JPMorgan Chase enregistre un chiffre d’affaires record au premier trimestre. La plus grande banque des États-Unis a généré 11,6 milliards de dollars grâce au trading, soit une augmentation de 20 % par rapport à l’année précédente.
Les activités de trading d’actions, d’obligations, de devises et de matières premières ont toutes dépassé les attentes des analystes.
La politique de Trump comme modèle économique
Ces chiffres records ne tombent pas du ciel. Depuis la victoire électorale de Donald Trump en 2024, les divisions de trading à Wall Street traversent une période exceptionnellement forte. Sa politique engendre régulièrement des mouvements brusques sur les marchés financiers, allant des actions aux taux d’intérêt et aux matières premières.
Cette volatilité attire massivement les investisseurs sur le marché. Plus les fluctuations sont importantes, plus les transactions augmentent, et plus les banques gagnent en facilitant ces opérations.
Les tensions autour de l’Iran ont encore renforcé cet effet au premier trimestre. La guerre, le blocage du détroit d’Ormuz et les signaux contradictoires concernant de possibles pourparlers de paix ont provoqué une agitation supplémentaire sur les marchés. Pour les traders, cette incertitude signifie avant tout une chose : des opportunités.
La bourse atteint un record
Le trading d’actions a été le grand gagnant, établissant un nouveau record. La division obligataire, de devises et de matières premières a également affiché de solides performances, avec 7,08 milliards de dollars de revenus, marquant le deuxième meilleur trimestre jamais enregistré pour cette branche.

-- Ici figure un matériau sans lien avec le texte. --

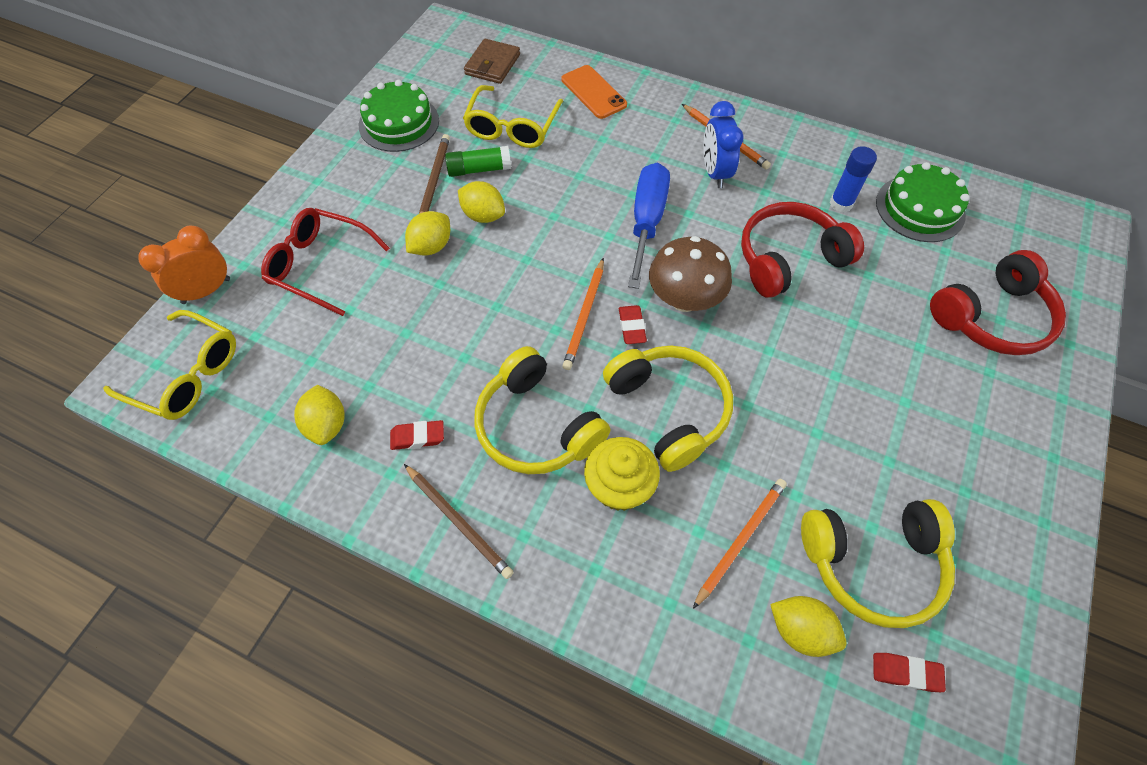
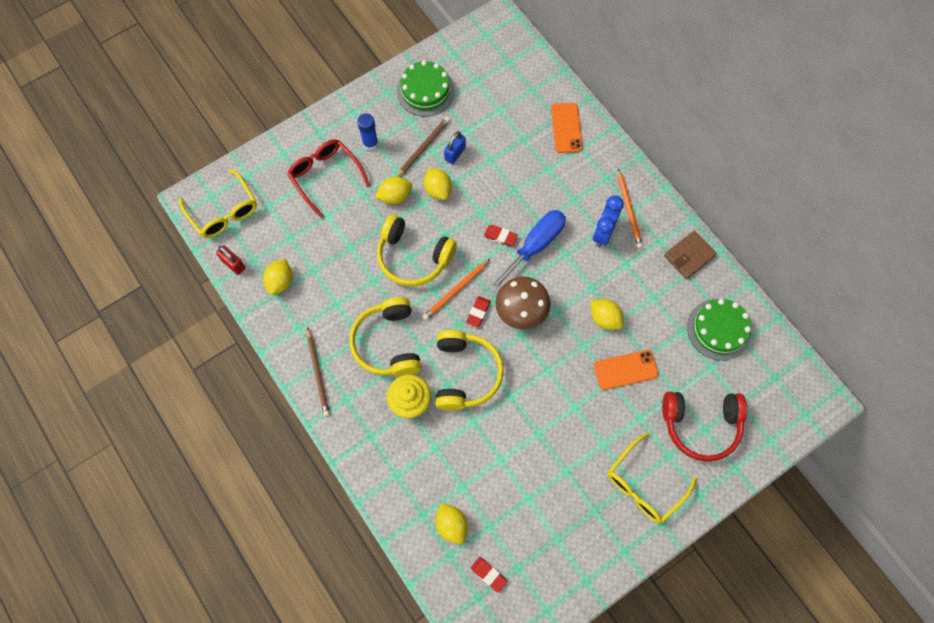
camera: 30 degrees right, 10 degrees up
orange clock [138,226,230,304] -> none
red eraser [390,420,444,450] -> red eraser moved to [484,225,518,246]
green glue stick [445,146,511,177] -> blue padlock [444,131,466,164]
yellow glasses [463,85,563,148] -> yellow glasses moved to [608,433,697,523]
brown wallet [464,39,520,84] -> brown wallet moved to [664,231,717,279]
orange pencil [693,479,787,609] -> none
red headphones [741,202,864,298] -> yellow lemon [591,299,624,330]
yellow headphones [801,499,955,628] -> yellow headphones moved to [377,214,457,286]
blue glue stick [830,146,877,212] -> blue glue stick moved to [357,113,378,151]
none -> red padlock [216,245,245,275]
none -> orange phone [594,350,659,390]

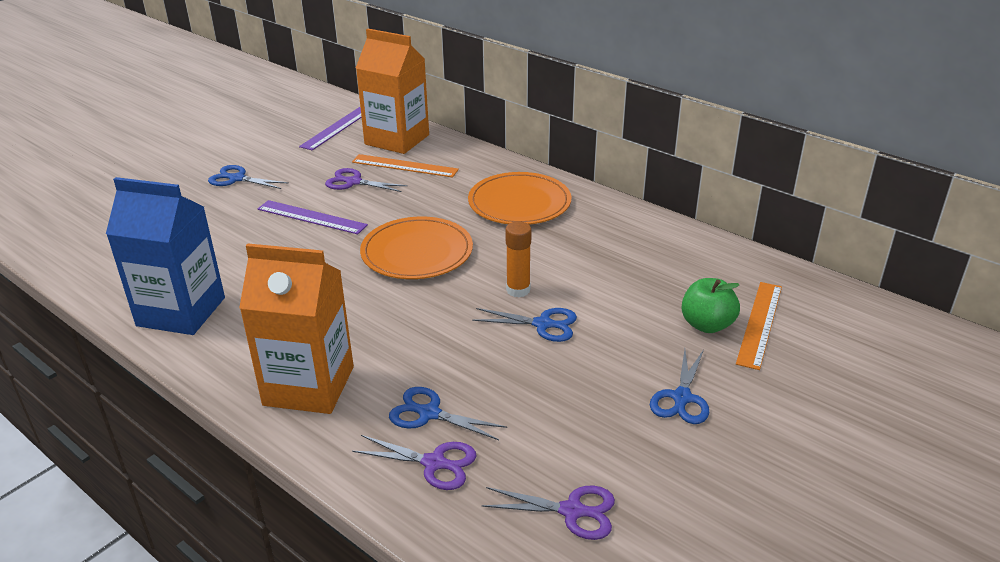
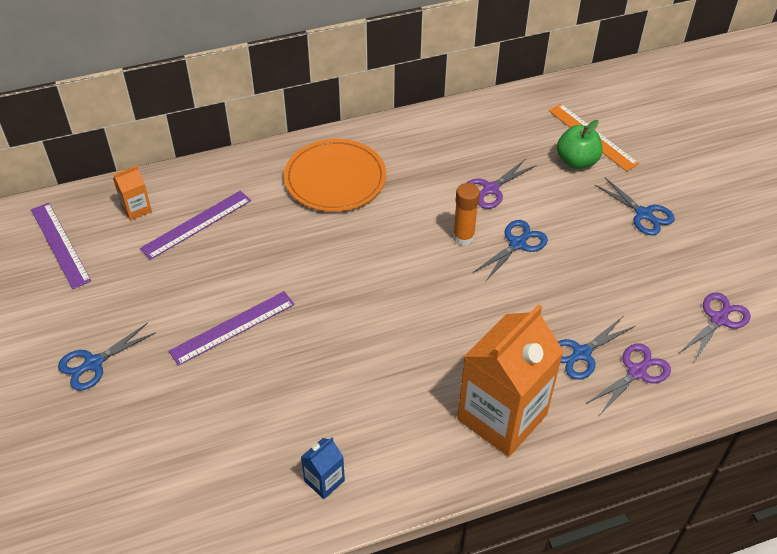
camera: 60 degrees left, 15 degrees up
blue carton [106,177,225,335] -> blue carton [301,437,345,499], size x0.43
purple scissors [325,168,407,192] -> purple scissors moved to [466,159,537,209]
orange ruler [352,154,459,177] -> purple ruler [140,191,251,260]
orange carton [356,29,429,154] -> orange carton [113,165,152,221], size x0.43
orange plate [360,217,473,279] -> none

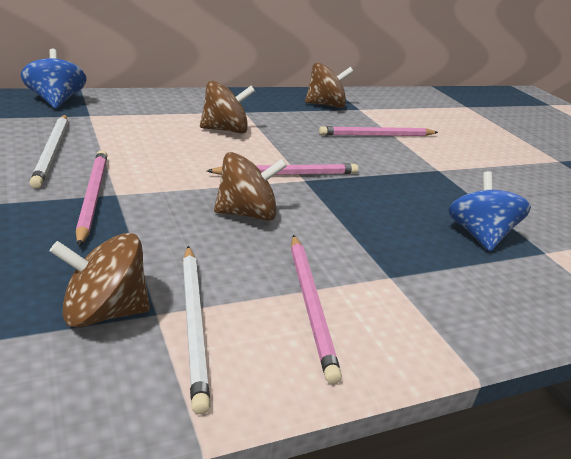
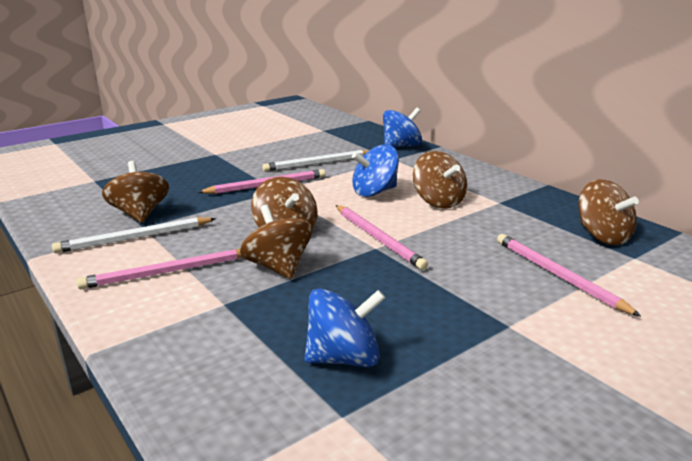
camera: 80 degrees right, 5 degrees down
none -> brown spinning top [240,205,313,279]
none -> blue spinning top [352,145,399,197]

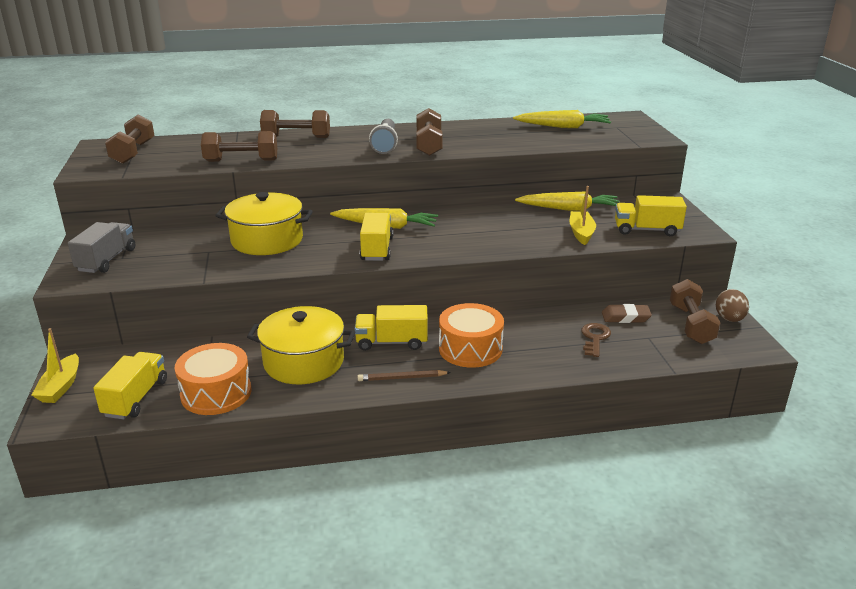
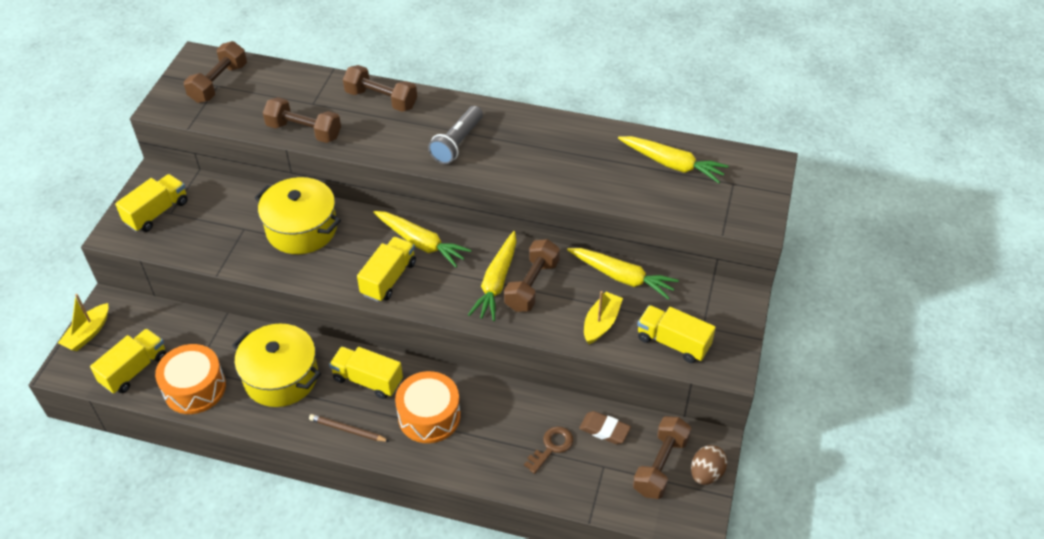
camera: 25 degrees right, 20 degrees up
grey truck [68,222,135,273] -> yellow truck [115,174,187,232]
brown dumbbell [416,108,443,156] -> brown dumbbell moved to [504,239,560,312]
none -> yellow carrot [468,231,517,321]

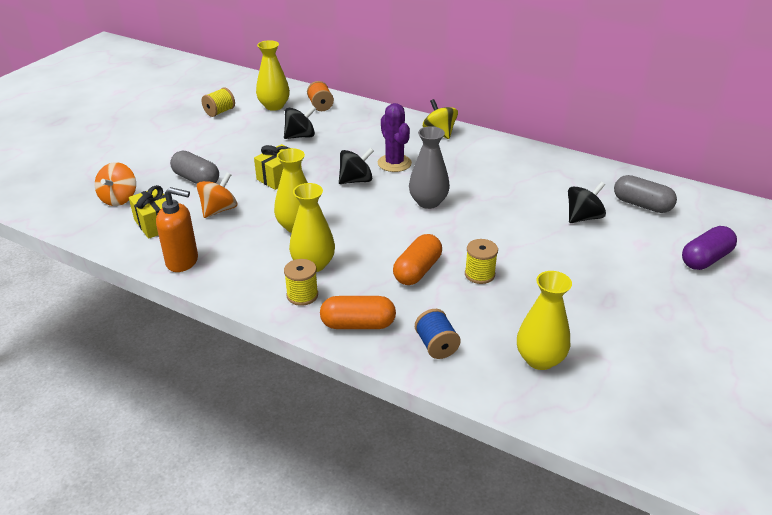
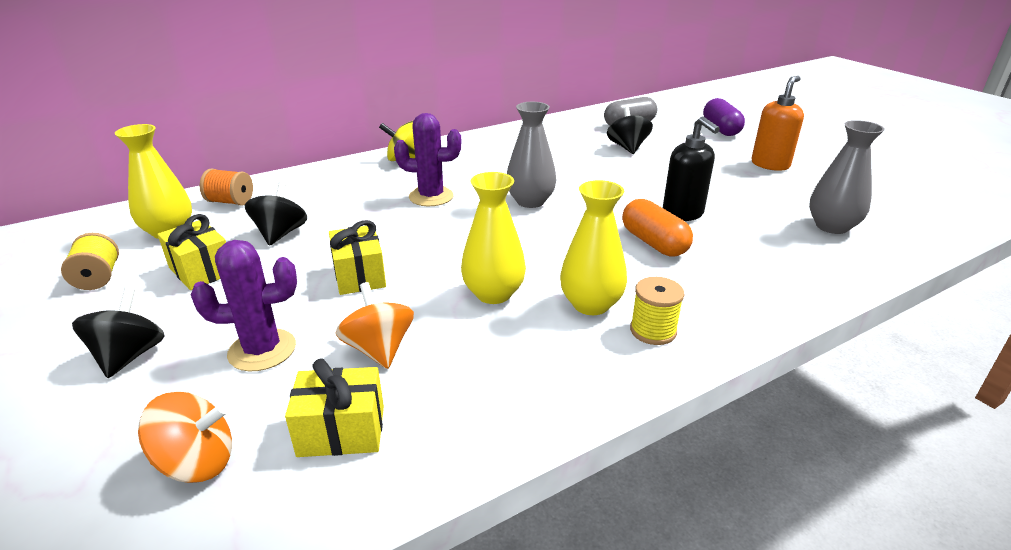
camera: 60 degrees left, 5 degrees down
orange spinning top [95,162,136,206] -> orange spinning top turned 45 degrees counterclockwise [138,392,232,483]
orange soap dispenser [156,187,198,272] -> orange soap dispenser moved to [751,76,804,171]
grey capsule [170,151,219,184] -> purple cactus [191,240,297,371]
orange capsule [320,296,396,329] -> none
black spinning top [339,148,374,184] -> black spinning top moved to [72,287,165,378]
blue spool [415,309,461,359] -> none
yellow spool [465,239,498,284] -> black soap dispenser [663,116,720,221]
yellow vase [517,271,572,370] -> grey vase [809,120,885,234]
none -> yellow gift [158,214,226,290]

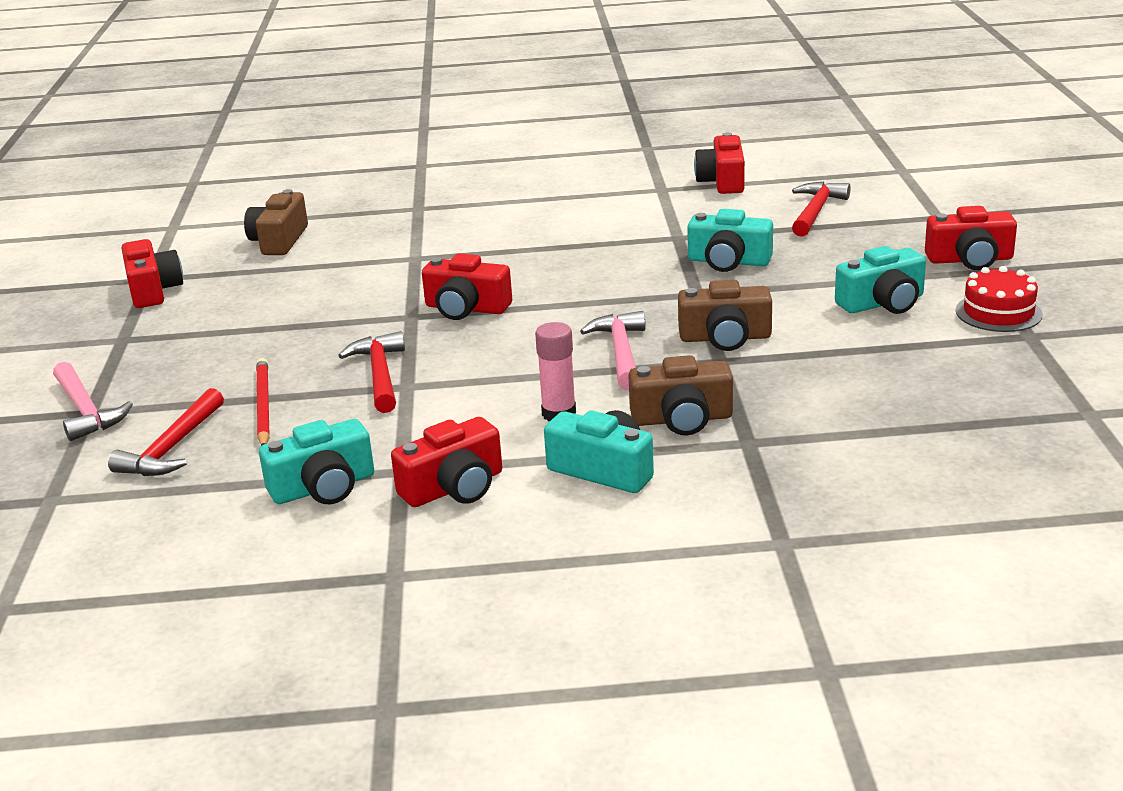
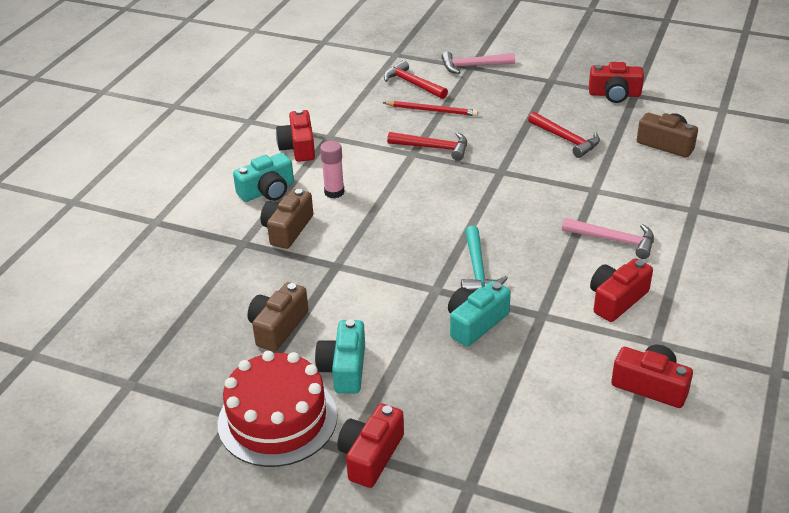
camera: 115 degrees right, 10 degrees up
turquoise camera [259,419,374,504] -> none
red camera [422,253,512,320] -> red camera moved to [590,258,653,322]
pink hammer [580,311,646,390] -> pink hammer moved to [562,218,654,259]
brown camera [678,280,772,351] -> brown camera moved to [247,282,309,352]
red hammer [792,182,851,237] -> red hammer moved to [528,112,600,158]
red cake [956,266,1043,332] -> red cake [218,351,337,467], size x1.74
none -> turquoise hammer [461,226,508,292]

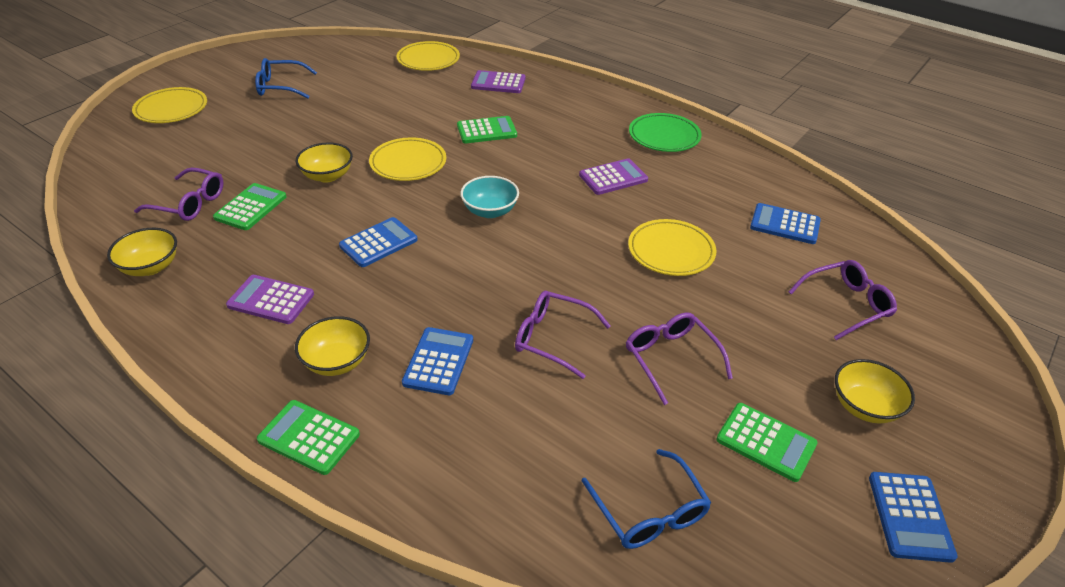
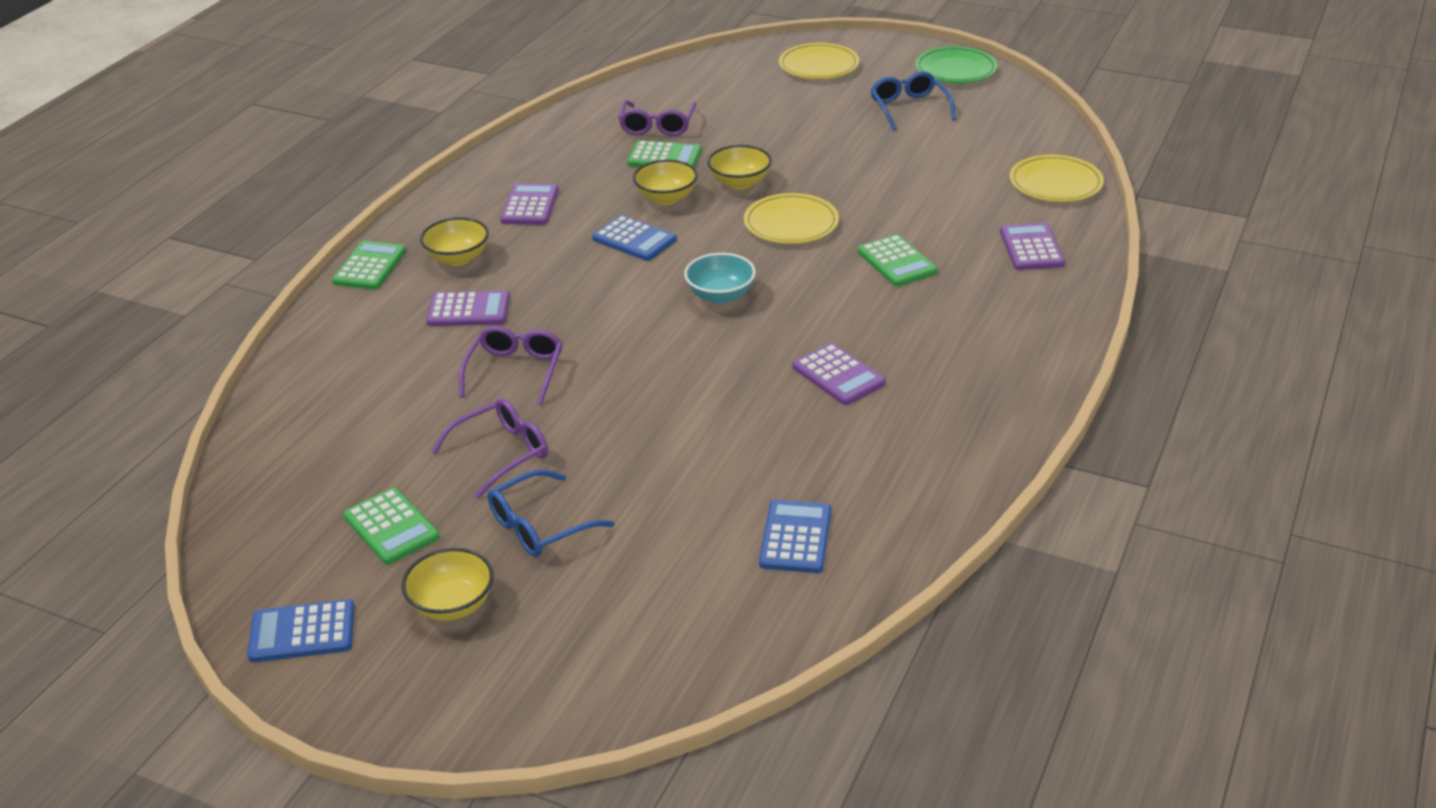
camera: 80 degrees right, 5 degrees down
yellow bowl [107,228,177,276] -> yellow bowl moved to [633,159,698,205]
blue calculator [402,327,473,395] -> purple calculator [426,290,510,326]
blue glasses [582,449,711,549] -> blue glasses moved to [487,469,614,557]
yellow plate [628,219,716,276] -> none
green plate [629,113,702,152] -> green plate moved to [915,46,997,83]
green calculator [716,403,818,482] -> green calculator turned 60 degrees counterclockwise [343,488,440,565]
purple glasses [789,260,897,340] -> none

Il est intéressant de noter la différence avec le concurrent Goldman Sachs. Cette banque a en effet annoncé un trimestre décevant pour la négociation d’obligations, restant plus de 800 millions de dollars en dessous des prévisions des analystes.
Outre les activités de trading, la banque d’investissement a également fonctionné à plein régime. Les revenus issus du conseil en fusions et acquisitions ont grimpé de 82 % pour atteindre 1,27 milliard de dollars.
Dimon reste prudent malgré des chiffres records
Malgré des résultats solides, le PDG Jamie Dimon reste prudent. Selon lui, l’économie américaine a fait preuve de résilience au premier trimestre. Les consommateurs continuent de dépenser et les entreprises se portent généralement bien.
Dimon observe cependant une accumulation croissante de risques. Il souligne les tensions géopolitiques et les guerres, la fluctuation des prix de l’énergie, l’incertitude autour du commerce et l’augmentation rapide de la dette publique.
Il s’est également exprimé sur le marché du crédit privé, source d’inquiétudes ces dernières semaines. Dans sa lettre annuelle aux actionnaires, Dimon affirme que ce marché ne représente probablement pas un risque systémique immédiat.
Néanmoins, il avertit qu’un nouveau cycle de crédit est inévitable. Selon lui, lorsque ce retournement se produira, les pertes seront supérieures aux attentes actuelles de nombreux investisseurs.
Prévisions légèrement revues à la baisse
JPMorgan a légèrement revu ses prévisions de revenus d’intérêts à la baisse. La banque table désormais sur environ 103 milliards de dollars pour 2026, contre 104,5 milliards précédemment attendus.
Parallèlement, les coûts ont été plus élevés que prévu, atteignant 26,9 milliards de dollars au dernier trimestre.
Les investisseurs ont réagi avec prudence. L’action, déjà sous pression cette année, a chuté de 0,7 % à l’ouverture. Ainsi, le marché semble se concentrer moins sur les chiffres records que sur l’incertitude quant à l’avenir.